Growth in average total pay (including bonuses) among employees for the three months June to August was unchanged from a year ago, while regular pay (excluding bonuses) growth stood at 0.8%.

Tony Wilson, Director of the Institute of Employment Studies, said: “Redundancies are growing at their fastest ever rate, doubling in the last three months alone.  This morning’s figures confirm that redundancies will peak higher in this recession than they did in the last crisis, and we’re still forecasting that there’ll be at least 600,000 lay-offs by the end of year.  So unfortunately the worst may well still be ahead of us.  Revisions to earlier estimates also show that the official measure of employment has fallen by nearly half a million since the pandemic began, which is the fastest fall in employment since 2009.  This is now starting to feed through into higher unemployment, which again is going to continue to rise through the autumn.

“There are some signs of improvement however in today’s data, with the most recent flash estimate for payroll employees showing that employment started to level off through September. While this is positive, with the coronavirus infections now rising strongly again it feels unlikely that we’ll start to see much growth in employment and hiring in the coming months.”

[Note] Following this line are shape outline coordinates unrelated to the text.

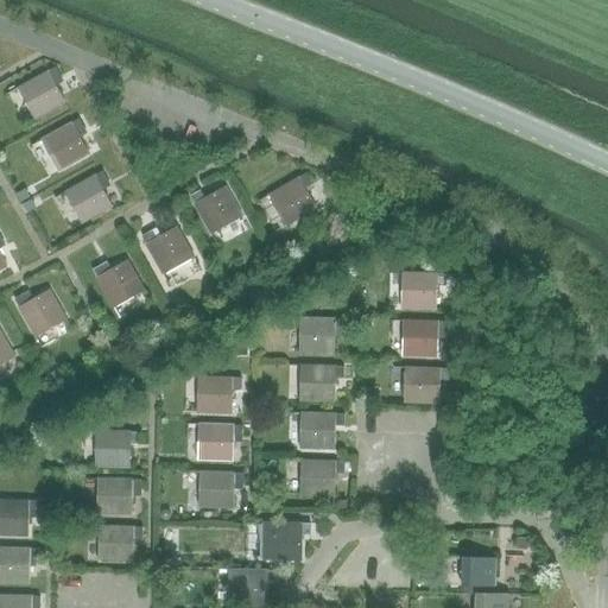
[(54,82),(62,77),(56,68),(19,89),(36,119),(65,102),(54,82)]
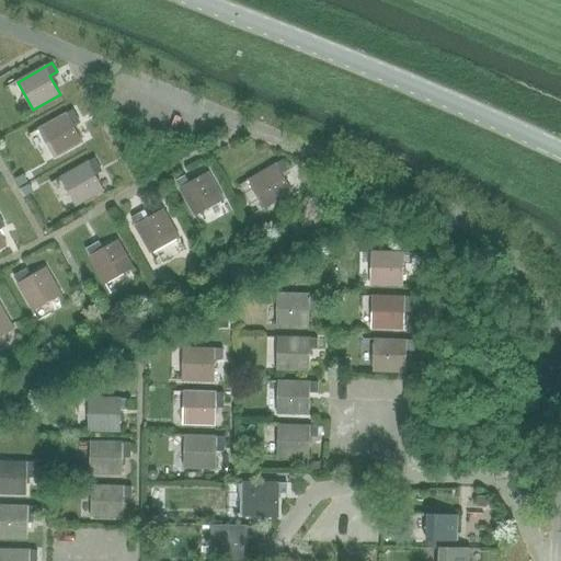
[(71,125),(79,121),(73,111),(38,129),(55,158),(82,144),(71,125)]
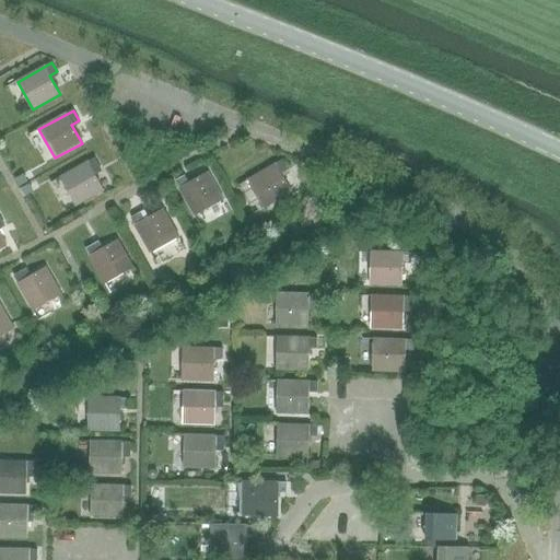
[(93,172),(101,167),(95,158),(60,177),(76,206),(103,190),(93,172)]
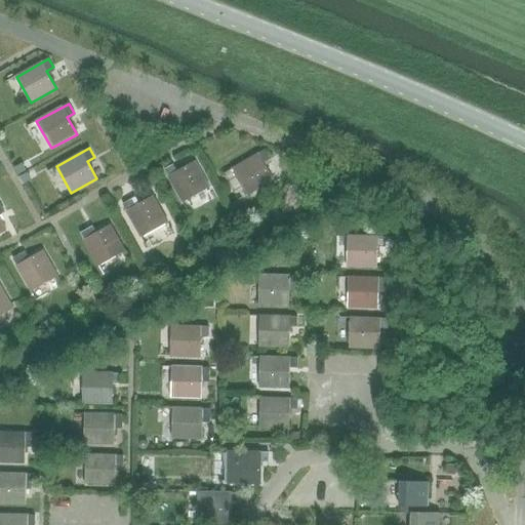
[(263,162),(270,159),(265,151),(232,169),(247,195),(273,180),(263,162)]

James Quigley, Occupational Health Expert and Medical Director at occupational health company Healthwork, spoke about his concerns about the spectre of mass unemployment and the long-term health implication for individuals and society at a time when support and resources for long-term health issues is low due to Covid.

He said: “Unemployment is a major risk factors for ill health. The path leading from loss of employment to diminished wellbeing is well recognised, so everything that can be done to help individuals stay physically and mentally well is vital. Those experiencing long-term unemployment have an at least twofold risk of mental illness, particularly depression and anxiety disorders, compared to employed persons. Their mortality is 1.6-fold higher, and with diminished healthcare services due to Covid-19 – the fear is that this could be even greater. Evidence indicates that the long-term unemployed have a moderately elevated prevalence of alcoholism, too, as well as higher risks of heart attack and stroke.

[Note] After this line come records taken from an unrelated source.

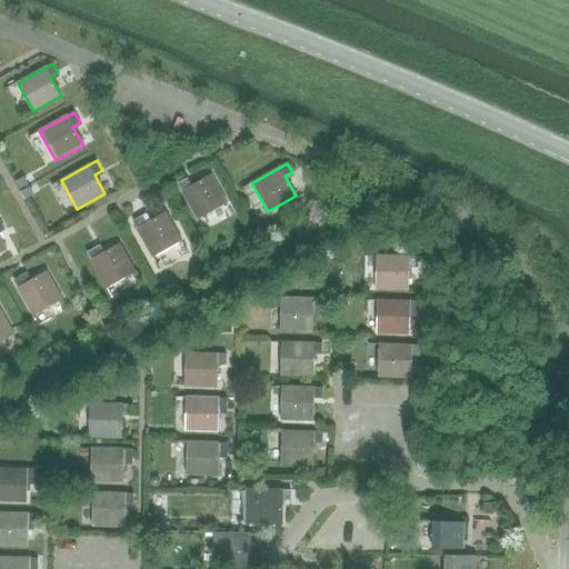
[(198,220),(207,215),(226,203),(210,176),(191,186),(188,178),(178,183),(198,220)]
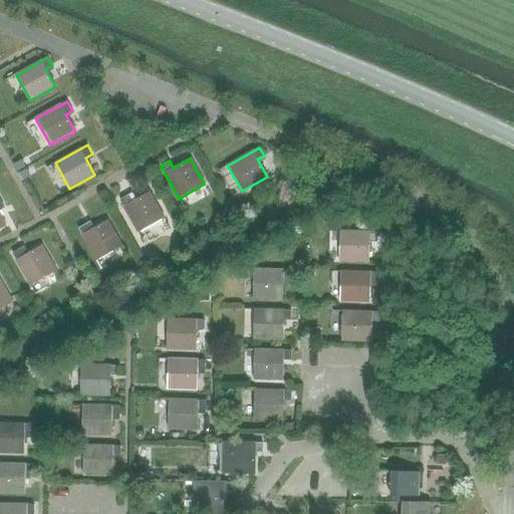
[(139,233),(164,218),(150,192),(133,201),(130,195),(119,200),(139,233)]
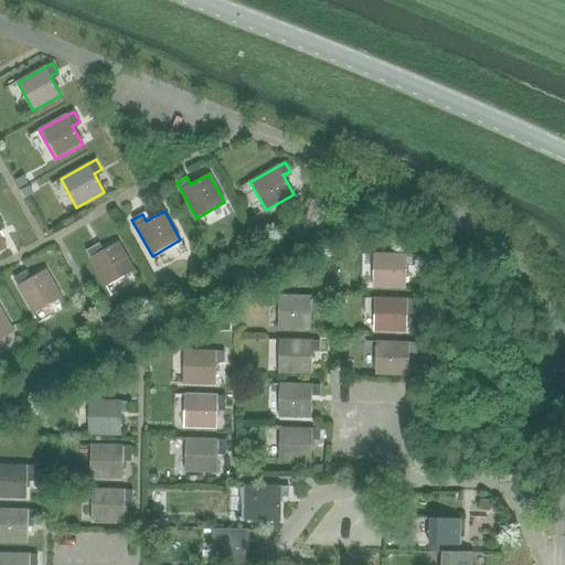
[(106,287),(135,270),(118,242),(99,253),(95,245),(86,251),(106,287)]
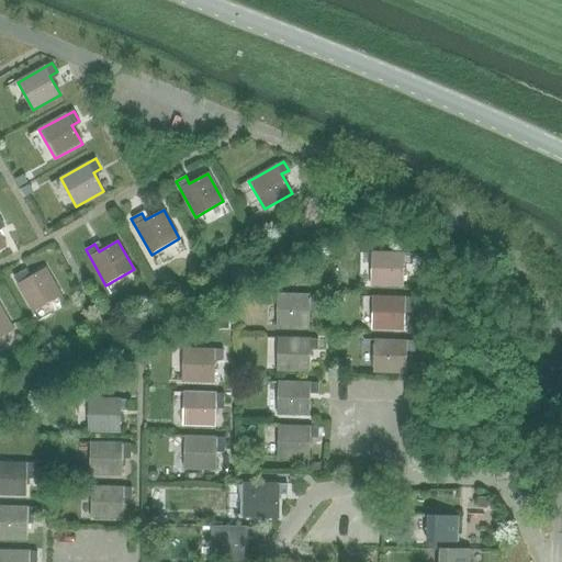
[(412,266),(412,254),(372,253),(371,285),(404,287),(404,265),(412,266)]
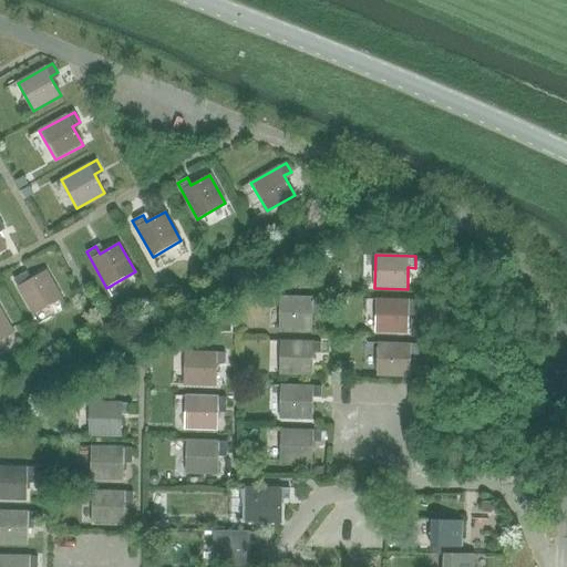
[(33,316),(62,298),(45,270),(27,281),(22,274),(13,280),(33,316)]
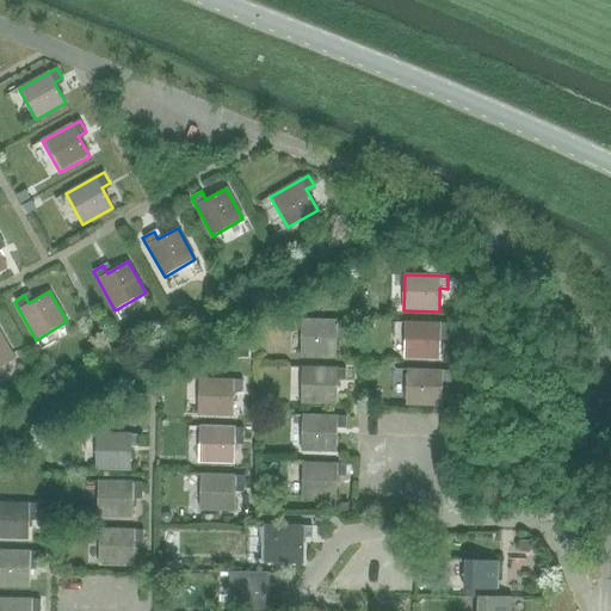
[(345,333),(345,321),(302,320),(301,357),(335,358),(337,333),(345,333)]
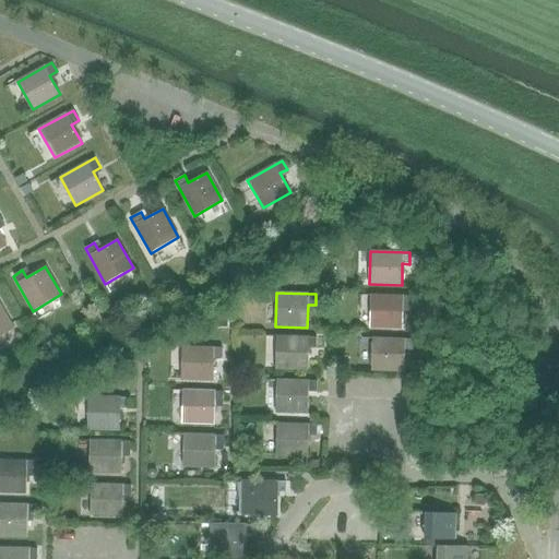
[(411,307),(411,296),(370,295),(370,328),(403,329),(403,306),(411,307)]
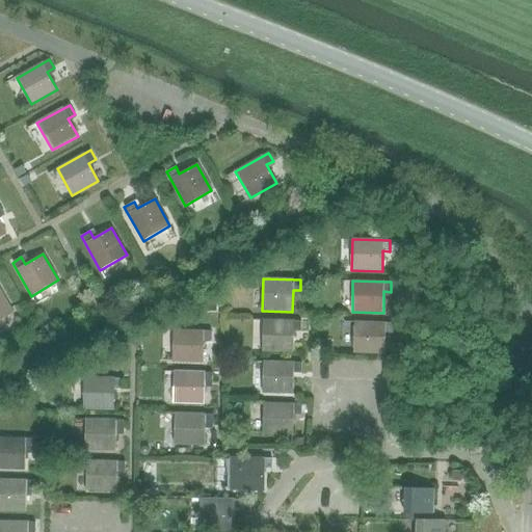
[(0,319),(11,313),(0,290),(0,319)]
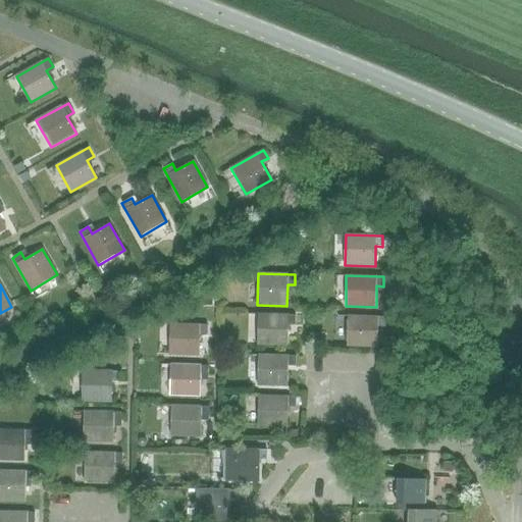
[(286,325),(295,325),(295,316),(257,315),(256,345),(286,345),(286,325)]
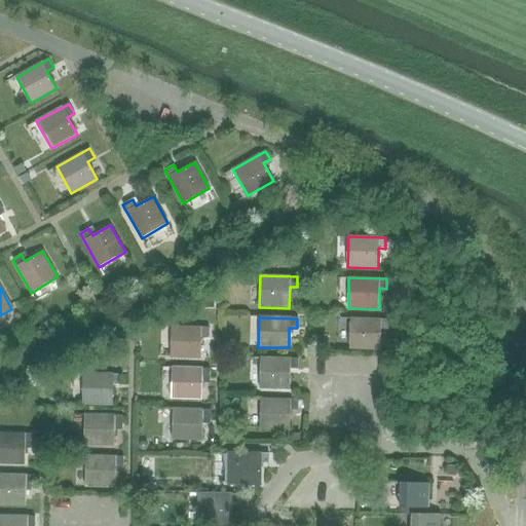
[(380,330),(388,330),(388,320),(349,318),(349,349),(380,349),(380,330)]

“The support employers can offer to promote a positive outlook for those being made redundant – such as access to training to provide employees with transferable skills – can mean the difference between short-term and long-term unemployment for individuals.”

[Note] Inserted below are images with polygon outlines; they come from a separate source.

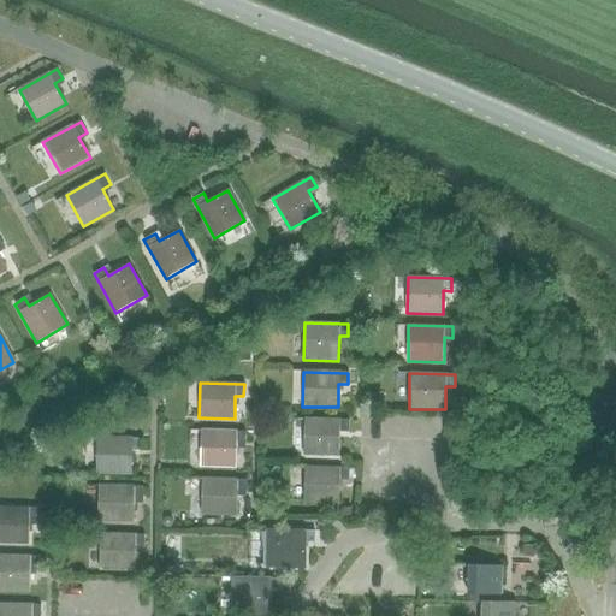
[(339,432),(348,433),(348,421),(304,419),(303,455),(338,456),(339,432)]
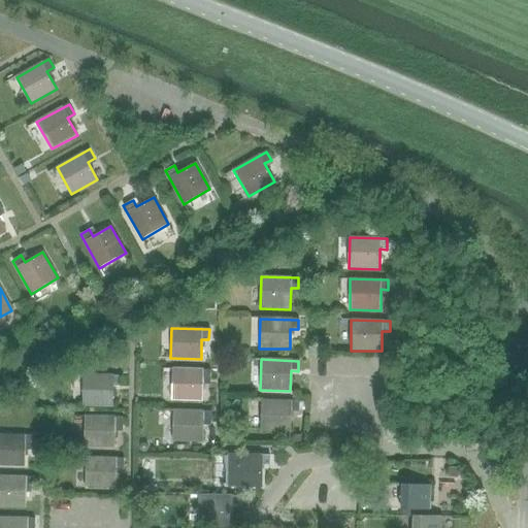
[(202,381),(210,381),(209,370),(172,369),(171,399),(201,400),(202,381)]
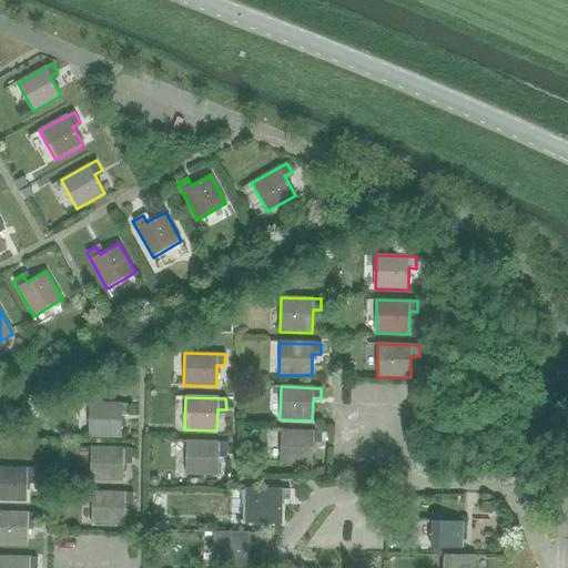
[(122,416),(130,416),(130,404),(89,403),(88,436),(121,437),(122,416)]
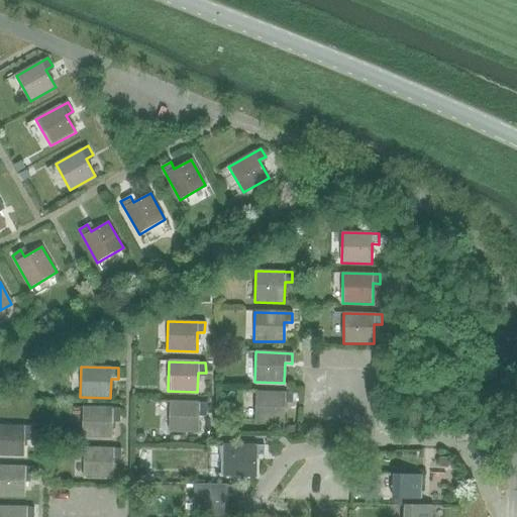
[(293,403),(293,393),(254,392),(254,422),(284,422),(284,403),(293,403)]
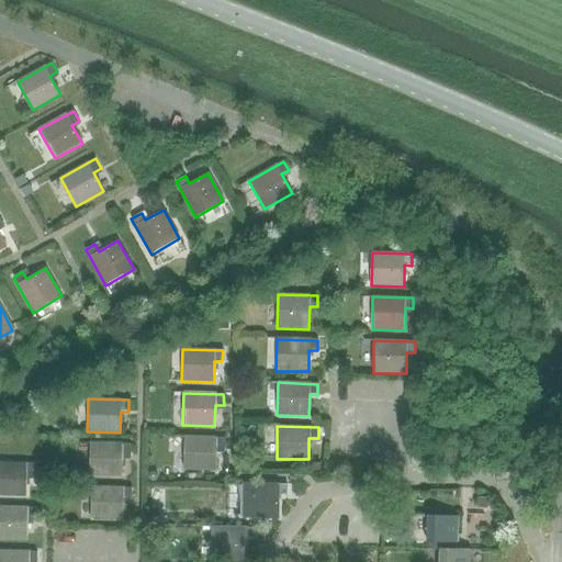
[(224,449),(224,438),(183,437),(183,470),(215,470),(215,449),(224,449)]
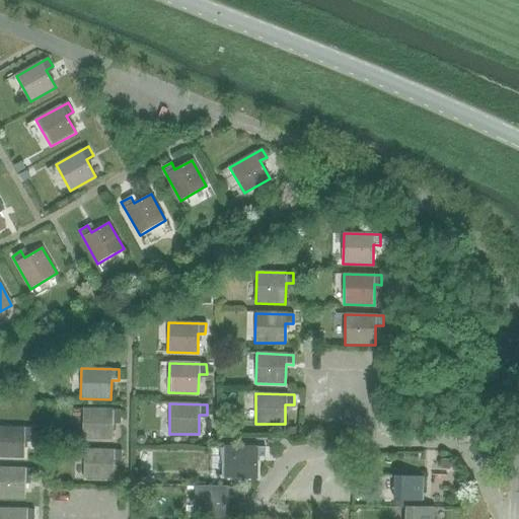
[(119,421),(120,410),(82,409),(81,439),(112,440),(113,421),(119,421)]
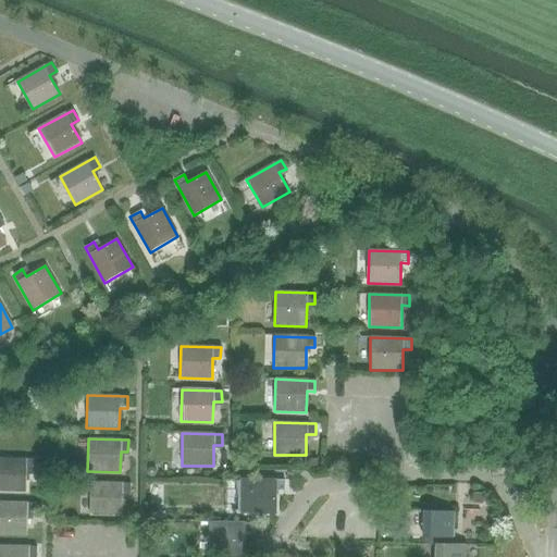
[(34,470),(34,459),(0,457),(0,490),(25,491),(26,470),(34,470)]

He highlighted the importance of the following steps that people who lose their jobs can take:

    1. Take control of the situation. Avoid burying your head in the sand and make sure you take advantage of everything your employer has to offer.
    2. Take time to reflect and be kind to yourself. Being made redundant is a big change and it is normal to feel a mixture of emotions which can be difficult to make sense of.
    3. Take immediate action. If your aim is to get back into employment it is essential to take action early whilst motivated to do so.
    4. Don’t feel ashamed or embarrassed. You are not alone. The more people who know you are seeking employment, the more chance you have of hearing about opportunities.
    5. Stay active. If you haven’t found employment by the time you leave employment, make sure you keep yourself physically active through exercise and other activity.
    6. Stick to a daily routine. The early bird gets the worm, so don’t treat redundancy like a holiday. Get up early and follow a daily routine eating nutritional meals, and get plenty of fresh air during the light of day.
    7. Consider volunteering if you can’t find work. Even in this new Covid world, there are plenty of options for voluntary work in all sorts of sectors and maintaining work-like activity will help prevent your physical and mental health deteriorating. Keeping your brain active, meeting new people, and having a sense of purpose or achievement is really important in helping you to remain work-ready.
    8. Take strength in accessing support. If you are struggling with your mental health remember that there is always support available, and there is no shame in asking for help.